Problem details:
What's wanted is the full listing, reproduced exactly.

Exercise data Start Marker

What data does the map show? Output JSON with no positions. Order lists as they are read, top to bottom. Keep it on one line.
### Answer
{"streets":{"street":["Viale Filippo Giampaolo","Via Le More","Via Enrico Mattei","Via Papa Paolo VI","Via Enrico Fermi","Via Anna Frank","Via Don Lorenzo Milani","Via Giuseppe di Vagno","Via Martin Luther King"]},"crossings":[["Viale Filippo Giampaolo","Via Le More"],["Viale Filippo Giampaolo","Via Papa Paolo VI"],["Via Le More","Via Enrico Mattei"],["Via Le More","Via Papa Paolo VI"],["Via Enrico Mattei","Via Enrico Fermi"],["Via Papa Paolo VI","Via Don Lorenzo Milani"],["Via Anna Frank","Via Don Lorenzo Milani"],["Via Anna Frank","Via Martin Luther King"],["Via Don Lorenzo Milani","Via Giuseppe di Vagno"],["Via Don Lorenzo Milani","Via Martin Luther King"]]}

Exercise data End Marker

Result:
What data does the map show? Output JSON with no positions. Order lists as they are read, top to bottom. Keep it on one line.
### Answer
{"streets":{"street":["Viale Filippo Giampaolo","Via Le More","Via Enrico Mattei","Via Papa Paolo VI","Via Enrico Fermi","Via Anna Frank","Via Don Lorenzo Milani","Via Giuseppe di Vagno","Via Martin Luther King"]},"crossings":[["Viale Filippo Giampaolo","Via Le More"],["Viale Filippo Giampaolo","Via Papa Paolo VI"],["Via Le More","Via Enrico Mattei"],["Via Le More","Via Papa Paolo VI"],["Via Enrico Mattei","Via Enrico Fermi"],["Via Papa Paolo VI","Via Don Lorenzo Milani"],["Via Anna Frank","Via Don Lorenzo Milani"],["Via Anna Frank","Via Martin Luther King"],["Via Don Lorenzo Milani","Via Giuseppe di Vagno"],["Via Don Lorenzo Milani","Via Martin Luther King"]]}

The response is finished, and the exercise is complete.